But as the years went by, the i20 morphed into a rather staid product itself, much like the Getz did. Yes, it was practical, well-built and very sensible - but just lacking the flair of its European rivals, for example.

It also lacked a turbopetrol motor. As the Polo, Fiesta and Stellantis offerings could offer smaller, more efficient turbo powertrains, the Korean entrant fell behind somewhat.

The latest i20, launched recently, addresses all of those issues. Let's start with the exterior styling. It's certainly eye-catching, and while it has received plenty of criticism, we think it looks absolutely phenomental. It's eye-catching without being too flashy, with a wonderfully aggressive front end and fashionable light bar at the rear.
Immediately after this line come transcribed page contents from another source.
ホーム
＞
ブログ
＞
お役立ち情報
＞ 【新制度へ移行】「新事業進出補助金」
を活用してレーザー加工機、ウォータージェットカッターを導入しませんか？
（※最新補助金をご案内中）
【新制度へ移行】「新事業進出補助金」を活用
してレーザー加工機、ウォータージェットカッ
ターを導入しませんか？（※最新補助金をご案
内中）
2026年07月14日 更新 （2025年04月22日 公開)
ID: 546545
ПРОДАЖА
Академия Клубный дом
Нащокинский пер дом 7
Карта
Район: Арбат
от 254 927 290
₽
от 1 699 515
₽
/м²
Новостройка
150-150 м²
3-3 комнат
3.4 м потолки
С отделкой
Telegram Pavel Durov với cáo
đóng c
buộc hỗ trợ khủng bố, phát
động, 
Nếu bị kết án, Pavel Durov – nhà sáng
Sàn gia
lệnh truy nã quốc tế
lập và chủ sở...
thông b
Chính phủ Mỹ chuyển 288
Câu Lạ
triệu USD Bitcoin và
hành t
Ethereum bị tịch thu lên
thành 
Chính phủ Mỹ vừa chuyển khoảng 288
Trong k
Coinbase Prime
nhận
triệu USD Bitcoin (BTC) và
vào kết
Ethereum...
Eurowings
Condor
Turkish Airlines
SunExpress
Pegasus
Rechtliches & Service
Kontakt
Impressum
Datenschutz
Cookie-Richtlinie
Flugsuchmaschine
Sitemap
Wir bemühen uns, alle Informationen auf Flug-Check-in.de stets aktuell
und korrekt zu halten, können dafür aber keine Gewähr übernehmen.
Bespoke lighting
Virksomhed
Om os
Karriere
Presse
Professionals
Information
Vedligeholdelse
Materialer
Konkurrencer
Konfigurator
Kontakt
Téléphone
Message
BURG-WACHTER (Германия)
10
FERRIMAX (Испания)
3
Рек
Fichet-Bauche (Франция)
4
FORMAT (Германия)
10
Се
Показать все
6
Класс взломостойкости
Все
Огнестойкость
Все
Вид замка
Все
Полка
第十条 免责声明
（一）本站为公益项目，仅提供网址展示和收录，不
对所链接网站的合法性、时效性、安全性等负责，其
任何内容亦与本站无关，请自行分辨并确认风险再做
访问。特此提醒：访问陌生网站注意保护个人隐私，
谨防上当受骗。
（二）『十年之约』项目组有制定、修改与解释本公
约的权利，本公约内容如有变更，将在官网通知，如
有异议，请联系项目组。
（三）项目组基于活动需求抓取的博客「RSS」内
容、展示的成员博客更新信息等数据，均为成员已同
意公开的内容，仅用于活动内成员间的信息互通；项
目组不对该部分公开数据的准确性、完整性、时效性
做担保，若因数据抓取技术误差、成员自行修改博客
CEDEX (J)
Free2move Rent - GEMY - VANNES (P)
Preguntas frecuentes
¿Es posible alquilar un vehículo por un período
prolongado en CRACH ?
Inside, the i20 has also undergone a major upgrade. On the range-topping 'Fluid' derivative, a standard digital cockpit enhances the cabin, giving it a high-tech feel that was missing from the previous-generation. Carried over is the exceptional build quality. Everything you touch feels very dense and there's an overriding sense of solidity in the cabin.

At R330 900, the range-topping Fluid manual (a dual-clutch option is available) comes comprehensively equipped. As standard, you receive an eight-inch touchscreen infotainment system with a rearview camera, air-conditioning, 16-inch alloy wheels, park assist, cruise control and wireless mobile phone charging. Artificial leather trim is also standard. Safety wise, it's crammed to the rafters with six airbags, ISOFIX anchorages and ABS brakes.
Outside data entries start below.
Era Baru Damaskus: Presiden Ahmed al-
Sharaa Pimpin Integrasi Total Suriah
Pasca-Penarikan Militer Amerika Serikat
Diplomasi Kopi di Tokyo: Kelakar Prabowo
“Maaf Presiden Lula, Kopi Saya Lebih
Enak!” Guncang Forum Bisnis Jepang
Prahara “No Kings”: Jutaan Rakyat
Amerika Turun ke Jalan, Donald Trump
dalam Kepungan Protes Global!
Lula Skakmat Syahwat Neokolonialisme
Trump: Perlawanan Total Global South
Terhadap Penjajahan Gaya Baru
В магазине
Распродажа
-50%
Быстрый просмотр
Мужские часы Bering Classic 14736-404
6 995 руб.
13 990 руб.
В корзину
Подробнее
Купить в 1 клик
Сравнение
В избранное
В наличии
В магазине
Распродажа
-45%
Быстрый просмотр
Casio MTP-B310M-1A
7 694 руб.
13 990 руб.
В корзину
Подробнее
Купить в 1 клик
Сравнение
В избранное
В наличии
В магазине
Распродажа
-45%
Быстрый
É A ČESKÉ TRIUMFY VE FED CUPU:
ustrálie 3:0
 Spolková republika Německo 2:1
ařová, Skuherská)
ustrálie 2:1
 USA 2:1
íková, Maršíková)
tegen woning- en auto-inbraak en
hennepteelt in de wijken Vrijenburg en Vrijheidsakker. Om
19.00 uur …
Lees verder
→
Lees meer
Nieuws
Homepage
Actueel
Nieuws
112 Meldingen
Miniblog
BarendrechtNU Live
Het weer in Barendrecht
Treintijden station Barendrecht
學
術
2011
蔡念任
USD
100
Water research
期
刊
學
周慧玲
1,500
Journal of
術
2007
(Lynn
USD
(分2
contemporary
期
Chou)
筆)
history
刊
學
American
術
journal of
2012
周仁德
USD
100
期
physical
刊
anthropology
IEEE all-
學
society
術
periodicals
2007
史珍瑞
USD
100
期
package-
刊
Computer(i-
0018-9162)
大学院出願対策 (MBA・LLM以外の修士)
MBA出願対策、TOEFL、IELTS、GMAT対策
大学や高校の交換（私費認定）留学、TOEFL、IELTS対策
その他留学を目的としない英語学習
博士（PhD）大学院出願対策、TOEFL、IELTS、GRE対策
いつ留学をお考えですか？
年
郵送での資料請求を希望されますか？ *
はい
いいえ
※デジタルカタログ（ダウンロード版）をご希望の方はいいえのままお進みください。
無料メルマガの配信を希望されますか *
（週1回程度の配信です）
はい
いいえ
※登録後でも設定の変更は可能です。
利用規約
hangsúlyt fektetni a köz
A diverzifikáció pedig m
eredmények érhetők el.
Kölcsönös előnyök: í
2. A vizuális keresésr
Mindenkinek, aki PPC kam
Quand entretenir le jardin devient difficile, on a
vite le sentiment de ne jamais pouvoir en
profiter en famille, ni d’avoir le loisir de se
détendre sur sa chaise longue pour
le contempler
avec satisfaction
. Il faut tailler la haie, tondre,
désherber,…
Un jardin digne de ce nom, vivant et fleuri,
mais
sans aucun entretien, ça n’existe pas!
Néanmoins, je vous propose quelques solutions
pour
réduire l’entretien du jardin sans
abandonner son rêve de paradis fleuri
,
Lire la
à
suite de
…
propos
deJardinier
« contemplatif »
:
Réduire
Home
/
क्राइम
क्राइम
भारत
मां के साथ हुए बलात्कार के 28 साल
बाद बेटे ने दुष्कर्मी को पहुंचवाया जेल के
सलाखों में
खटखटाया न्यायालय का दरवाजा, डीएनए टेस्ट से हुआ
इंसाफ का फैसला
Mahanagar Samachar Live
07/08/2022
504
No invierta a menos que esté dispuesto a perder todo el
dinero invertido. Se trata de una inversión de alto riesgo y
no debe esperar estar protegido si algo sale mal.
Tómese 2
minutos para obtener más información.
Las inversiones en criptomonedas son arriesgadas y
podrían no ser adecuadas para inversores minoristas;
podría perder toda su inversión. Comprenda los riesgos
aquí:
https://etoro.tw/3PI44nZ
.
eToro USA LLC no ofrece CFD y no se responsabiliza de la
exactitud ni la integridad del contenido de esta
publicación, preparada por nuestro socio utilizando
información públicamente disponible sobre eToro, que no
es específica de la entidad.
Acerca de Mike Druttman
The newly-introduced 1.0-litre turbopetrol has really given the i20 a new lease on life. Now more alert and peppy than before, its an absolute pleasure to drive. With 90 kW and 172 Nm of torque, it needs less than 10 seconds (9.7 claimed) to hit 100 km/h and will still return a respectable fuel economy figure of 6.5 L/100 km.

The six-speed gearbox is pleasant to use and adds to the already high levels of driver engagement, eclipsing even the competent Polo in the dynamics department. The steering is nicely weighted and provides decent levels of feedback.
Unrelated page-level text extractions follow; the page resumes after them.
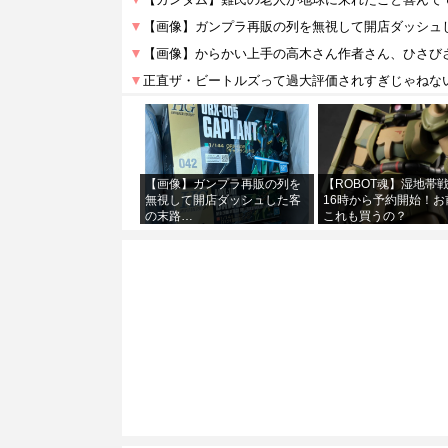
【画像】ガンプラ再販の列を
【ROBOT魂】湿地帯
無視して開店ダッシュした客
16時から予約開始！お
の末路…
これも買うの？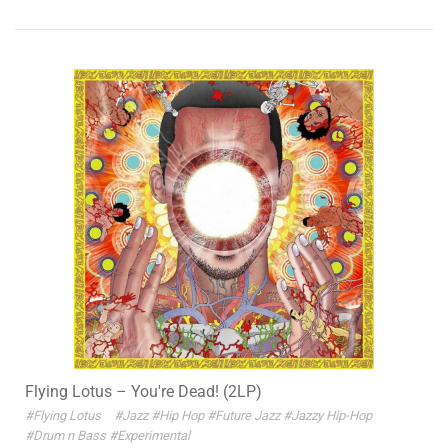
Flying Lotus – You're Dead! (2LP)
#Flying Lotus
#Jazz
#Hip Hop
#Future Jazz
#Jazzy Hip-Hop
#Drum n Bass
#Experimental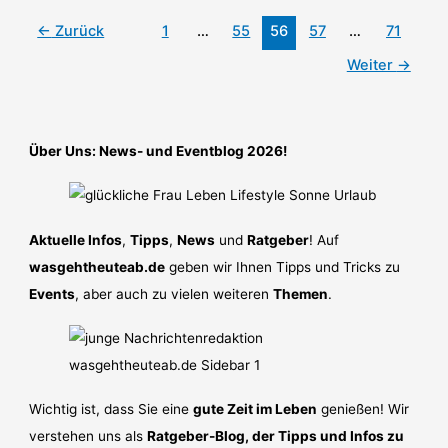
←
Zurück
1
…
55
56
57
…
71
Weiter
→
Über Uns: News- und Eventblog 2026!
Aktuelle Infos
,
Tipps
,
News
und
Ratgeber
! Auf
wasgehtheuteab.de
geben wir Ihnen Tipps und Tricks zu
Events
, aber auch zu vielen weiteren
Themen
.
Wichtig ist, dass Sie eine
gute Zeit im Leben
genießen! Wir
verstehen uns als
Ratgeber-Blog, der Tipps und Infos zu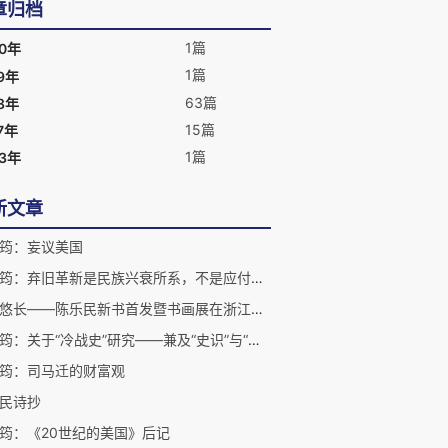
章归档
1篇
20年
1篇
9年
63篇
8年
15篇
7年
1篇
03年
新文章
筠：妄议美国
资中筠：弃旧革新是民族兴衰所系，不是应付或迎合外人
士风悠长——陈乐民新书首发暨书画展在浙江美术馆举行
资中筠：关于“冷战史”研究——兼及“史识”与“史德”
筠：司马迁的财富观
乐民诗抄
筠：《20世纪的美国》后记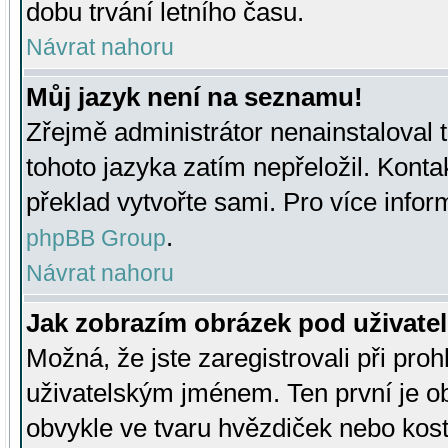
dobu trvání letního času.
Návrat nahoru
Můj jazyk není na seznamu!
Zřejmě administrátor nenainstaloval t
tohoto jazyka zatím nepřeložil. Kontak
překlad vytvořte sami. Pro více infor
.
phpBB Group
Návrat nahoru
Jak zobrazím obrázek pod uživat
Možná, že jste zaregistrovali při pro
uživatelským jménem. Ten první je ob
obvykle ve tvaru hvězdiček nebo kosti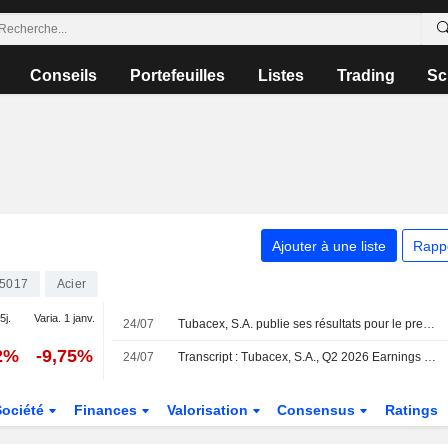
Conseils
Portefeuilles
Listes
Trading
Sc
Ajouter à une liste
Rapp
5017
Acier
5j.
Varia. 1 janv.
24/07
Tubacex, S.A. publie ses résultats pour le premier semestre clos le 30 juin 2026
2%
-9,75%
24/07
Transcript : Tubacex, S.A., Q2 2026 Earnings Call, Jul 24, 2026
Société
Finances
Valorisation
Consensus
Ratings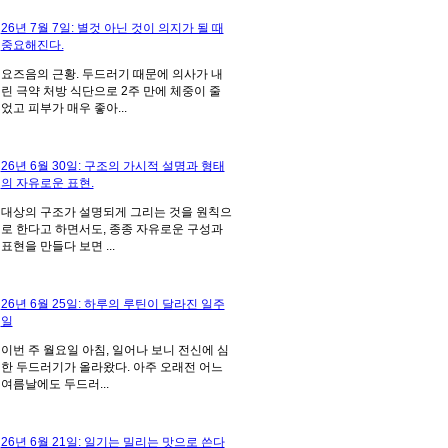
26년 7월 7일: 별것 아닌 것이 의지가 될 때
중요해진다.
요즈음의 근황. 두드러기 때문에 의사가 내
린 극약 처방 식단으로 2주 만에 체중이 줄
었고 피부가 매우 좋아...
26년 6월 30일: 구조의 가시적 설명과 형태
의 자유로운 표현.
대상의 구조가 설명되게 그리는 것을 원칙으
로 한다고 하면서도, 종종 자유로운 구성과
표현을 만들다 보면 ...
26년 6월 25일: 하루의 루틴이 달라진 일주
일
이번 주 월요일 아침, 일어나 보니 전신에 심
한 두드러기가 올라왔다. 아주 오래전 어느
여름날에도 두드러...
26년 6월 21일: 일기는 밀리는 맛으로 쓴다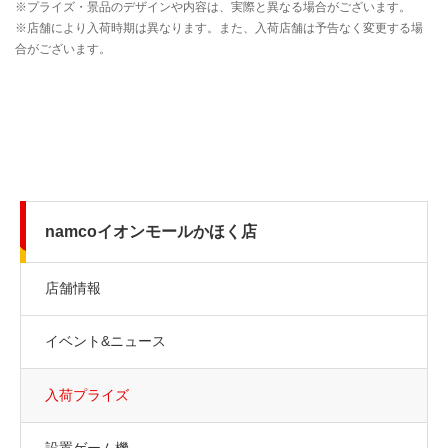
namcoイオンモールかほく店
店舗情報
イベント&ニュース
入荷プライズ
設置ゲーム機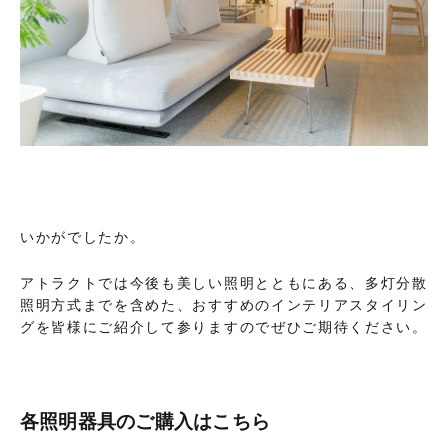
いかがでしたか。
アトラクトでは今後も美しい照明とともにある、多灯分散
照明方式までを含めた、おすすめのインテリアスタイリン
グを皆様にご紹介して参りますのでぜひご期待ください。
各照明器具のご購入はこちら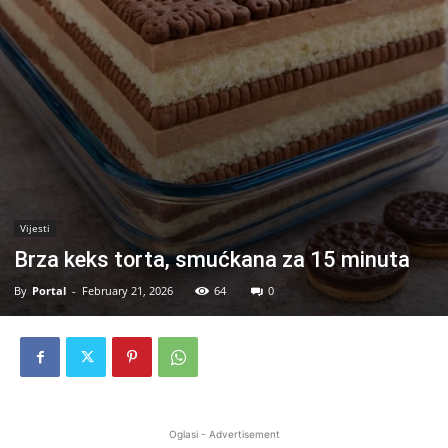
Vijesti
Brza keks torta, smućkana za 15 minuta
By
Portal
-
February 21, 2026
64
0
Oglasi - Advertisement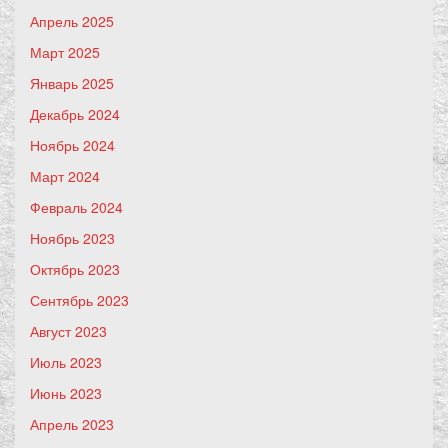
Апрель 2025
Март 2025
Январь 2025
Декабрь 2024
Ноябрь 2024
Март 2024
Февраль 2024
Ноябрь 2023
Октябрь 2023
Сентябрь 2023
Август 2023
Июль 2023
Июнь 2023
Апрель 2023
There is plenty of space for those seated in the front, with ample knee- and headroom. Taller individuals wouldn't want to spend much time in the rear, though. The i20 does, at least, offer a reasonably sized boot - 311 litres of packing space is available.


Before, the i20 was a very sensible purchase. It would offer buyers reliability, safety and value for money. Those wanting a bit more - flair, style and performance - would have to look elsewhere. The new one rectifies that issue, offering all the traditional Hyundai values (excellent build quality, phenomenal bang for your buck) but with the addition of that gorgeous styling, great interior and potent little engine. R330 900 may seem cheap, but remember, that comes with the industry-leading five-year/150 000 km warranty (seven-year/200 000 km for the powertrain) and an impressive four-year/60 000 km service plan. It's definitely a compelling choice in a segment filled with talent.